Re: [HACKERS] Issues with logical replication

Поиск
Список
Период
Сортировка
От Petr Jelinek
Тема Re: [HACKERS] Issues with logical replication
Дата
Msg-id 68879b3a-46c0-0aab-f6a2-d374010b4e71@2ndquadrant.com
обсуждение исходный текст
Ответ на Re: [HACKERS] Issues with logical replication  (Robert Haas <robertmhaas@gmail.com>)
Ответы Re: [HACKERS] Issues with logical replication
Список pgsql-hackers
Hi,

(sorry for not being active here, I am still catching up after being
away for some family issues)

On 16/11/17 21:12, Robert Haas wrote:
> On Thu, Nov 16, 2017 at 2:41 PM, Andres Freund <andres@anarazel.de> wrote:
>>> To me, it seems like SnapBuildWaitSnapshot() is fundamentally
>>> misdesigned
>>
>> Maybe I'm confused, but why is it fundamentally misdesigned? It's not
>> such an absurd idea to wait for an xid in a WAL record.  I get that
>> there's a race condition here, which obviously bad, but I don't really
>> see as evidence of the above claim.
>>
>> I actually think this code used to be safe because ProcArrayLock used to
>> be held while generating and logging the running snapshots record.  That
>> was removed when fixing some other bug, but perhaps that shouldn't have
>> been done...
> 
> OK.  Well, I might be overstating the case.  My comment about
> fundamental misdesign was really just based on the assumption that
> XactLockTableWait() could be used to wait for an XID the instant it
> was generated.  That was never gonna work and there's no obvious clean
> workaround for the problem.  Getting snapshot building to work
> properly seems to be Hard (TM).
> 

No kidding, we've been at it since 9.4.

TASK DETAILS: Carry on the pgsql-hackers reply about logical replication issues from its last sentence.

DATA EXCERPTS:
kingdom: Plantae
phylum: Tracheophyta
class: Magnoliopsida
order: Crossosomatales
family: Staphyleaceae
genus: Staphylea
---
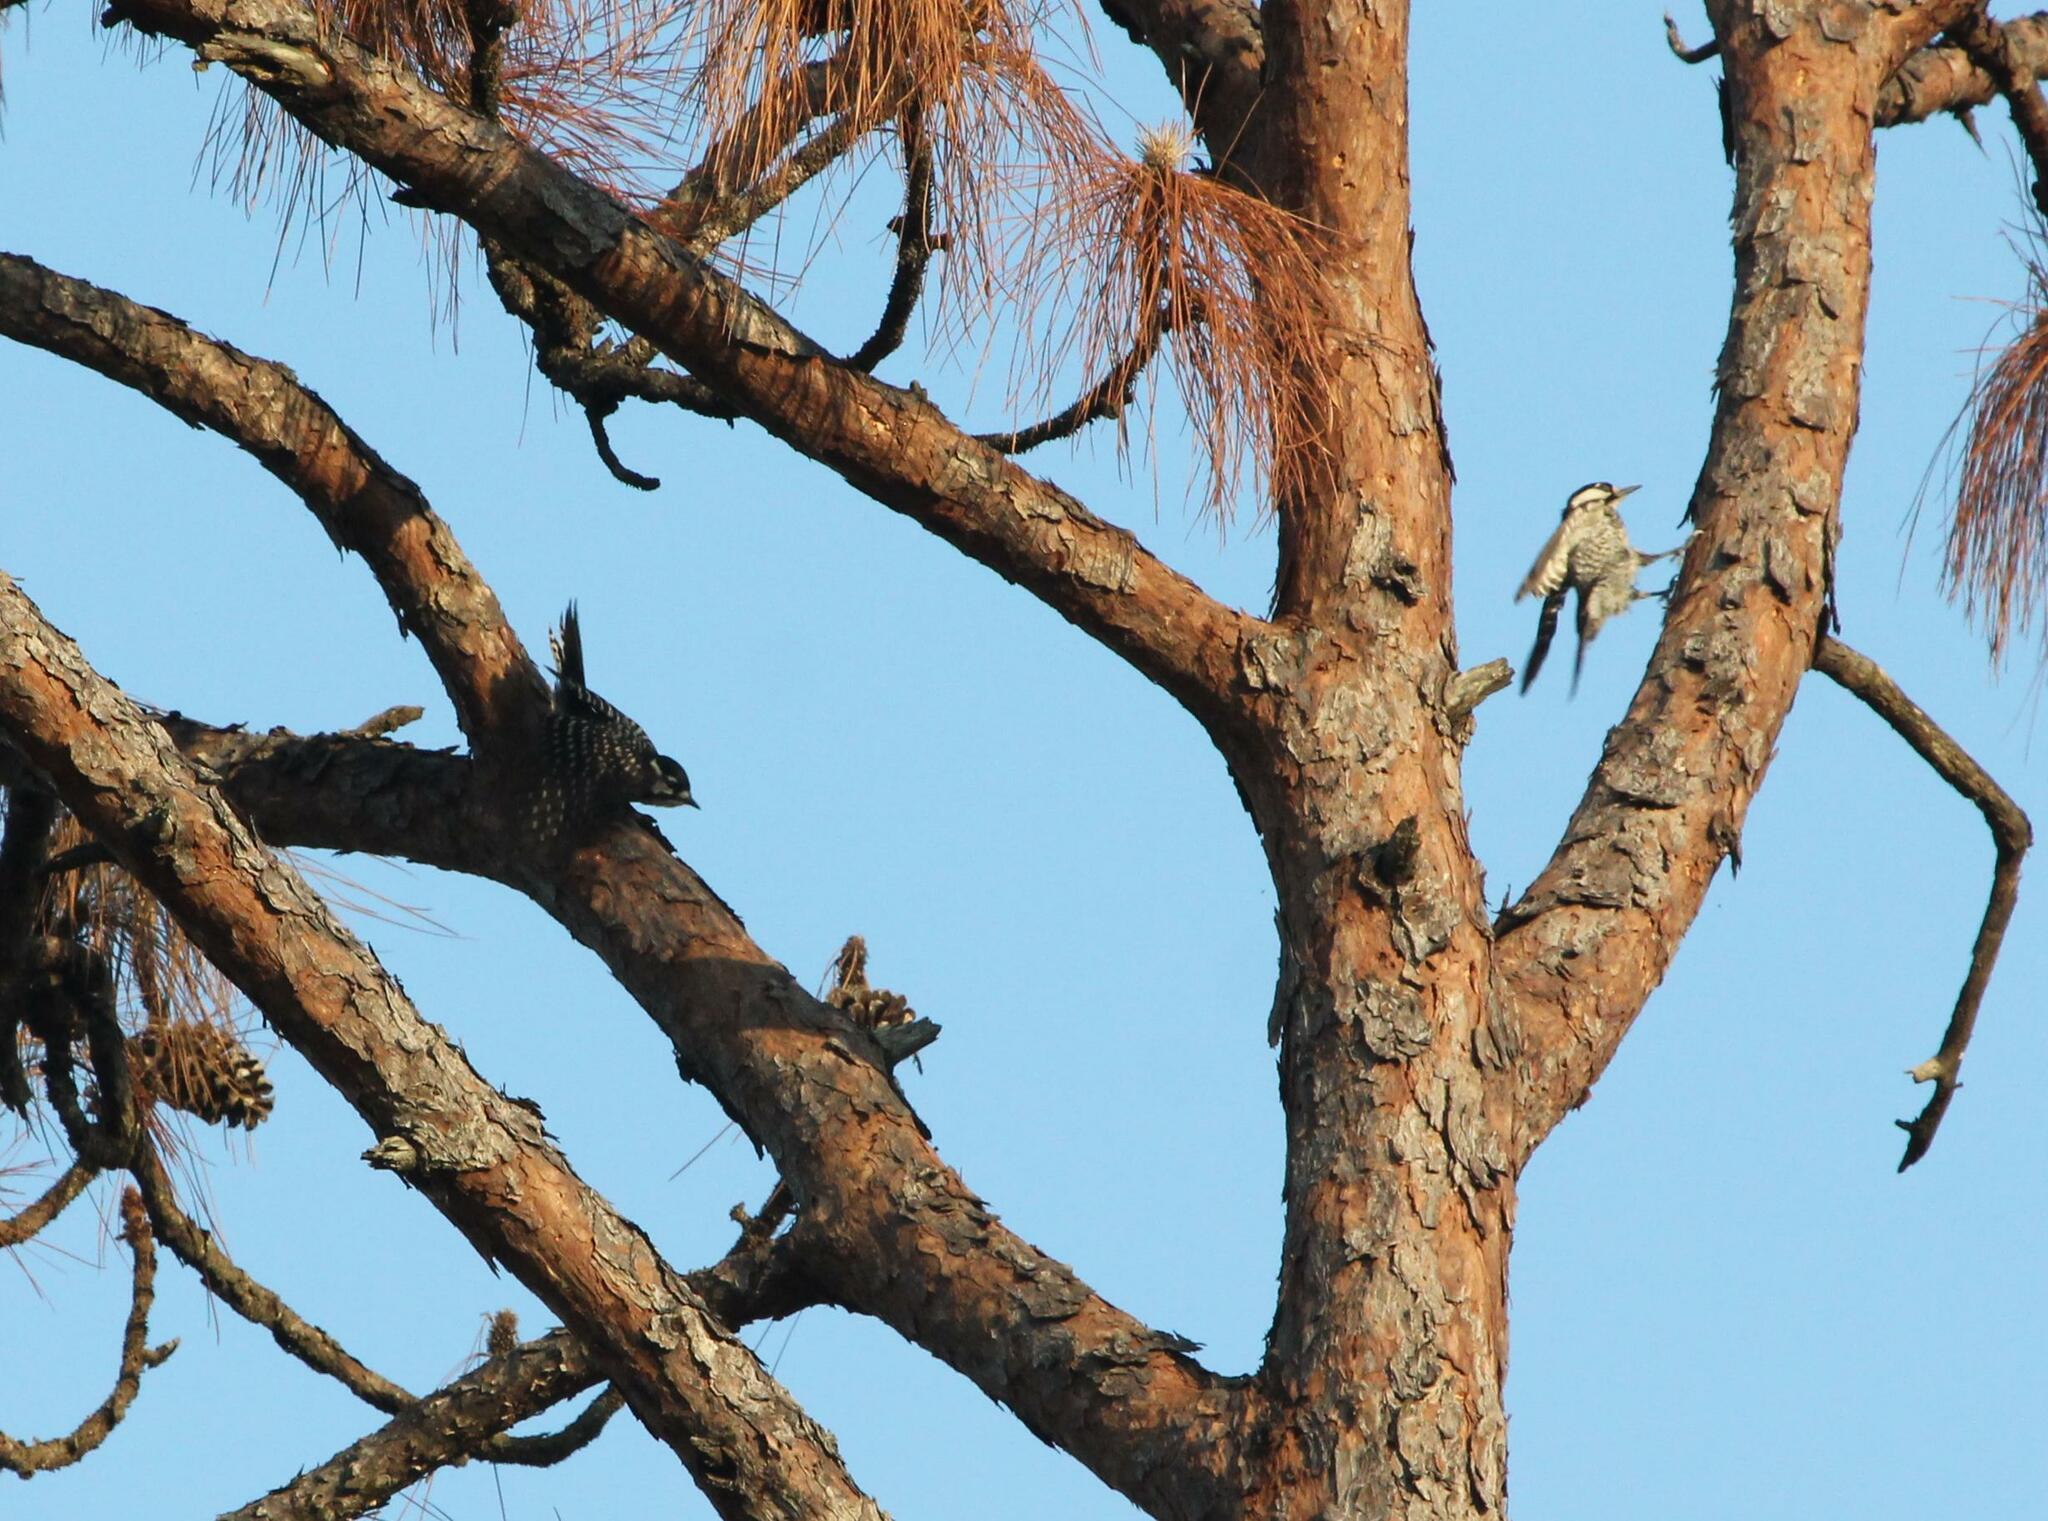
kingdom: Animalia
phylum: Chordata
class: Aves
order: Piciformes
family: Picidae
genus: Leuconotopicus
...
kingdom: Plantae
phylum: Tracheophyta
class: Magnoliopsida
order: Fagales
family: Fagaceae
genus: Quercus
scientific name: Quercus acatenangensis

OUTPUT FOR THIS TASK:
But anyway, while sure we have race condition because
XactLockTableWait() finishes too early, all that should mean is we call
LogStandbySnapshot() too early and as a result taking snapshot (and
hence slot creation) will take longer as we'll wait for next call of
LogStandbySnapshot() from some other caller (because the tx we care
about will still be running). The whole SnapBuildWaitSnapshot() is just
optimization to make slot creation take less time (and also to be able
to write tests).

What I don't understand is how it leads to crash (and I could not
reproduce it using the pgbench file attached in this thread either) and
moreover how it leads to 0 xid being logged. The only explanation I can
come up is that some kind of similar race has to be in
LogStandbySnapshot() but we explicitly check for 0 xid value there.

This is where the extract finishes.